■ **Task directions**: Look through the listing below for the word "begin" and copy every line where it occurs.

■ **Data for this exercise**:

-- -- --

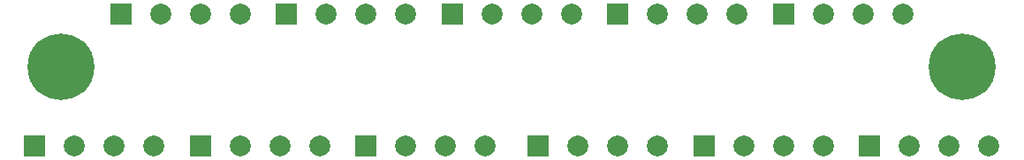
<source format=gts>
G04 #@! TF.GenerationSoftware,KiCad,Pcbnew,(5.1.9)-1*
G04 #@! TF.CreationDate,2021-10-13T12:16:08-04:00*
G04 #@! TF.ProjectId,doublemag-breakout-big,646f7562-6c65-46d6-9167-2d627265616b,rev?*
G04 #@! TF.SameCoordinates,Original*
G04 #@! TF.FileFunction,Soldermask,Top*
G04 #@! TF.FilePolarity,Negative*
%FSLAX46Y46*%
G04 Gerber Fmt 4.6, Leading zero omitted, Abs format (unit mm)*
G04 Created by KiCad (PCBNEW (5.1.9)-1) date 2021-10-13 12:16:08*
%MOMM*%
%LPD*%
G01*
G04 APERTURE LIST*
%ADD10C,6.400000*%
%ADD11C,2.000000*%
%ADD12R,2.000000X2.000000*%
G04 APERTURE END LIST*
D10*
X157480000Y-68580000D03*
X71120000Y-68580000D03*
D11*
X160020000Y-76200000D03*
X156210000Y-76200000D03*
X152400000Y-76200000D03*
D12*
X148590000Y-76200000D03*
D11*
X144145000Y-76200000D03*
X140335000Y-76200000D03*
X136525000Y-76200000D03*
D12*
X132715000Y-76200000D03*
D11*
X128270000Y-76200000D03*
X124460000Y-76200000D03*
X120650000Y-76200000D03*
D12*
X116840000Y-76200000D03*
D11*
X111760000Y-76200000D03*
X107950000Y-76200000D03*
X104140000Y-76200000D03*
D12*
X100330000Y-76200000D03*
D11*
X95885000Y-76200000D03*
X92075000Y-76200000D03*
X88265000Y-76200000D03*
D12*
X84455000Y-76200000D03*
D11*
X80010000Y-76200000D03*
X76200000Y-76200000D03*
X72390000Y-76200000D03*
D12*
X68580000Y-76200000D03*
D11*
X151765000Y-63500000D03*
X147955000Y-63500000D03*
X144145000Y-63500000D03*
D12*
X140335000Y-63500000D03*
D11*
X135890000Y-63500000D03*
X132080000Y-63500000D03*
X128270000Y-63500000D03*
D12*
X124460000Y-63500000D03*
D11*
X120015000Y-63500000D03*
X116205000Y-63500000D03*
X112395000Y-63500000D03*
D12*
X108585000Y-63500000D03*
D11*
X104140000Y-63500000D03*
X100330000Y-63500000D03*
X96520000Y-63500000D03*
D12*
X92710000Y-63500000D03*
D11*
X88265000Y-63500000D03*
X84455000Y-63500000D03*
X80645000Y-63500000D03*
D12*
X76835000Y-63500000D03*
M02*

</source>
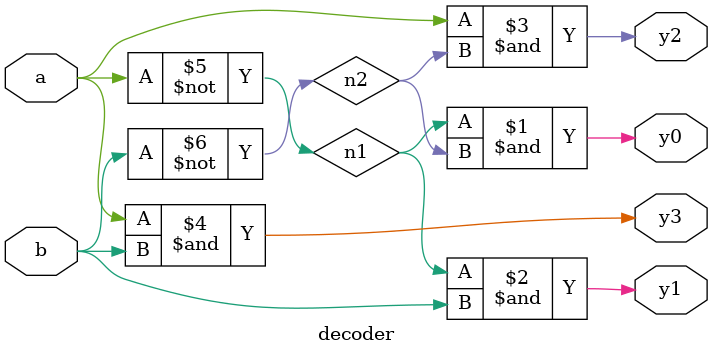
<source format=v>
module decoder(input a,b, output y0,y1,y2,y3);
wire n1,n2;

not (n1,a);
not (n2,b);

and (y0,n1,n2);
and (y1,n1,b);
and (y2,a,n2);
and (y3,a,b);

endmodule

</source>
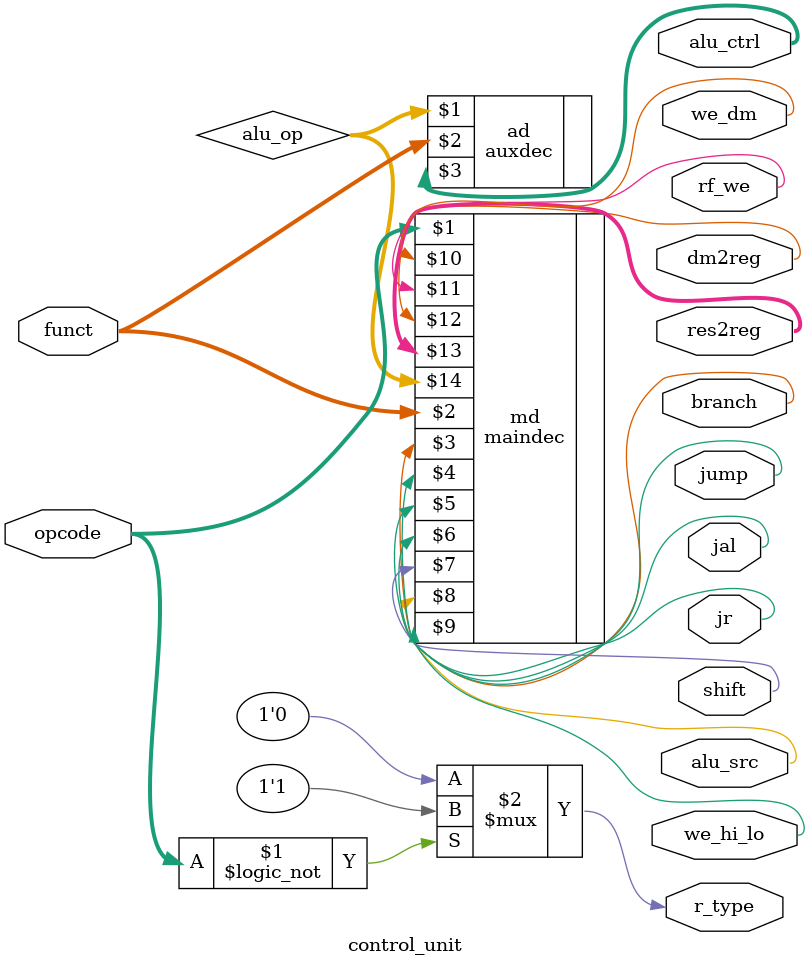
<source format=v>

module control_unit(
    input  wire [5:0] opcode, funct,
    output wire       branch, jump, jal, jr, r_type, shift, alu_src, we_hi_lo, we_dm, rf_we, dm2reg,
    output wire [1:0] res2reg,
    output wire [2:0] alu_ctrl );

    wire [1:0] alu_op;
    assign r_type = opcode == 6'b0 ? 1'b1 : 1'b0;

    maindec md ( opcode, funct, branch, jump, jal, jr, shift, alu_src, we_hi_lo, we_dm, rf_we, dm2reg, res2reg, alu_op );
    auxdec  ad ( alu_op, funct, alu_ctrl );

endmodule

</source>
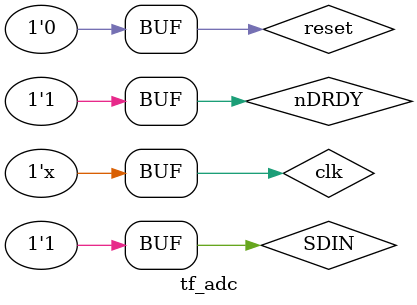
<source format=v>
`timescale 1ns / 1ns


module tf_adc;

	// Inputs
	reg clk;
	reg reset;
	reg nDRDY;
	
	reg SDIN;
	
	// Outputs
	//wire SDOUT;
	wire SCLK;
	wire nCS;
	wire drdy;

	// Bidirs
	wire [15:0] dataout;

// Instantiate the module
adc instance_name (
    .clk(clk), 
    .reset(reset), 
    .nDRDY(nDRDY), 
    .SDIN(SDIN), 
    //.SDOUT(SDOUT), 
    .SCLK(SCLK), 
    .nCS(nCS), 
    .drdy(drdy), 
    .dataout(dataout)
    );



	initial begin
		// Initialize Inputs
		clk = 0;
		reset = 0;
		nDRDY = 1;
		SDIN = 1;
		
		// Wait 100 ns for global reset to finish
		#100 reset=1;
		#100 reset=0;
				
		#1000 nDRDY=0;
		#200 nDRDY=1;
		
		#100_000 nDRDY=0;
		#200 nDRDY=1;
		
        
		// Add stimulus here

	end
 
always
#50 clk=~clk;



endmodule


</source>
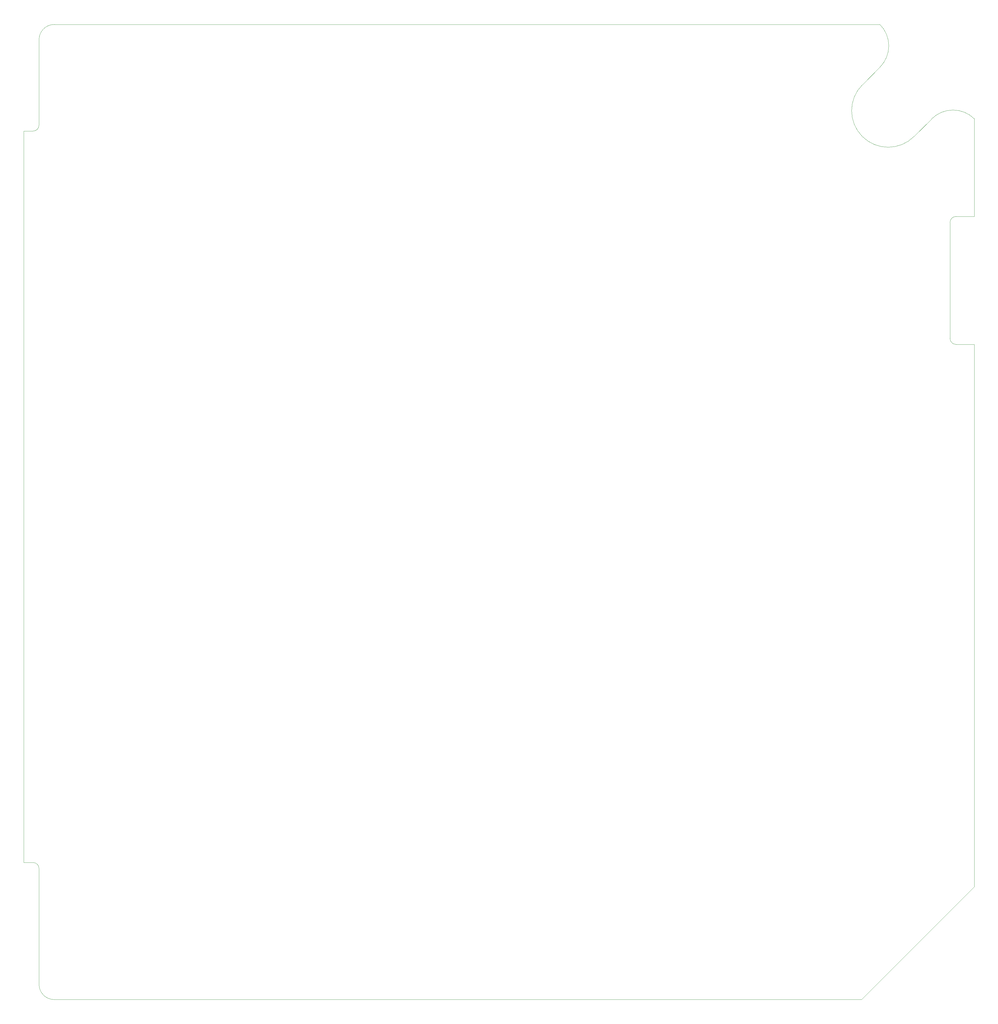
<source format=gbr>
G04*
G04 #@! TF.GenerationSoftware,Altium Limited,Altium Designer,22.4.2 (48)*
G04*
G04 Layer_Color=0*
%FSLAX44Y44*%
%MOMM*%
G71*
G04*
G04 #@! TF.SameCoordinates,486C5EB1-174D-4488-8CC1-BEBE5ED833F6*
G04*
G04*
G04 #@! TF.FilePolarity,Positive*
G04*
G01*
G75*
%ADD104C,0.0254*%
D104*
X50000Y50000D02*
X50000Y430000D01*
D02*
G03*
X30000Y450000I-20000J0D01*
G01*
X-0D01*
Y2850000D01*
X30000D01*
D02*
G03*
X50000Y2870000I0J20000D01*
G01*
Y3150000D01*
D02*
G02*
X100000Y3200000I50000J0D01*
G01*
X2810000D01*
D02*
G02*
X2810147Y3059853I-70000J-70147D01*
G01*
X2752304Y3002010D01*
D02*
G03*
X2922010Y2832304I84853J-84853D01*
G01*
X2979851Y2890146D01*
D02*
G02*
X3119998Y2890293I70147J-70000D01*
G01*
X3120000Y2890000D01*
X3120000Y2570000D01*
X3060000D01*
D02*
G03*
X3040000Y2550000I0J-20000D01*
G01*
Y2170000D01*
D02*
G03*
X3060000Y2150000I20000J0D01*
G01*
X3120000D01*
Y370000D01*
X2750000Y0D01*
X100000D01*
D02*
G02*
X50000Y50000I0J50000D01*
G01*
M02*

</source>
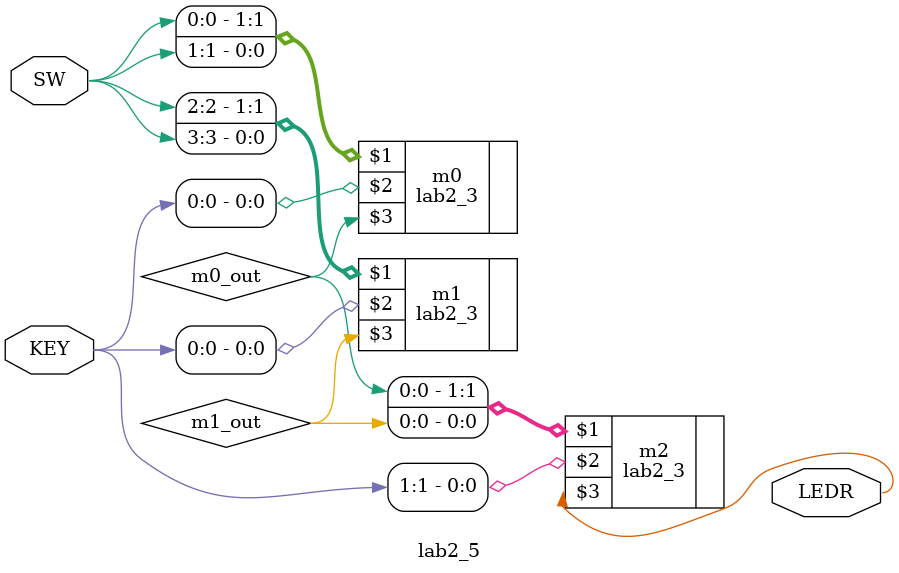
<source format=v>

module lab2_5 (SW,KEY,LEDR);
  input [3:0]SW;  
  input [1:0] KEY;  
  output [0:0] LEDR;  
  wire m0_out,m1_out;    
  
 lab2_3 m0({SW[0],SW[1]},KEY[0],m0_out); 
 lab2_3 m1({SW[2],SW[3]},KEY[0],m1_out);  
 lab2_3 m2({m0_out,m1_out},KEY[1],LEDR[0]); 
 
endmodule 
</source>
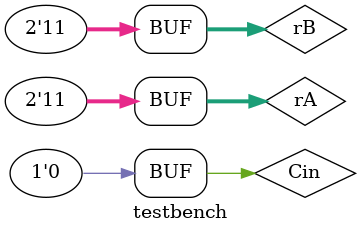
<source format=v>


module soma(
    input A,
    input B,
    input Cin,
    output S,
    output Cout
);

reg s_temp;
reg cout_temp;

wire [2:0] temp = {Cin, A, B};


always @(temp) begin
  case (temp)
    0: begin
	s_temp = 0; 
	cout_temp = 0; 
    end
    1: begin
	s_temp = 1; 
	cout_temp = 0; 
    end
    2: begin
	s_temp = 1; 
	cout_temp = 0; 
    end
    3: begin
	s_temp = 0; 
	cout_temp = 1; 
    end
    4: begin
	s_temp = 1; 
	cout_temp = 0; 
    end
    5: begin
	s_temp = 0; 
	cout_temp = 1; 
    end
    6: begin
	s_temp = 0; 
	cout_temp = 1; 
    end
    7: begin
	s_temp = 1; 
	cout_temp = 1; 
    end
  endcase
end

assign S = s_temp;
assign Cout = cout_temp;

endmodule


module testbench;

reg [1:0] rA;
reg [1:0] rB;
reg Cin;

wire [1:0] S;
wire [1:0] Cout;

soma X1(rA[0], rB[0], Cin, S[0], Cout[0]);
soma X2(rA[1], rB[1], Cout[0], S[1], Cout[1]);

initial begin
$dumpvars;
Cin = 0;

rA = 0; rB = 0; #2;
rA = 0; rB = 1; #2;
rA = 0; rB = 2; #2;
rA = 0; rB = 3; #2;
rA = 1; rB = 0; #2;
rA = 1; rB = 1; #2;
rA = 1; rB = 2; #2;
rA = 1; rB = 3; #2;
rA = 2; rB = 0; #2;
rA = 2; rB = 1; #2;
rA = 2; rB = 2; #2;
rA = 2; rB = 3; #2;
rA = 3; rB = 0; #2;
rA = 3; rB = 1; #2;
rA = 3; rB = 2; #2;
rA = 3; rB = 3; #2;


end

endmodule




</source>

-- -- --

■ **Output for this exercise**:
	initial begin
always @(temp) begin
    0: begin
    1: begin
    2: begin
    3: begin
    4: begin
    5: begin
    6: begin
    7: begin
initial begin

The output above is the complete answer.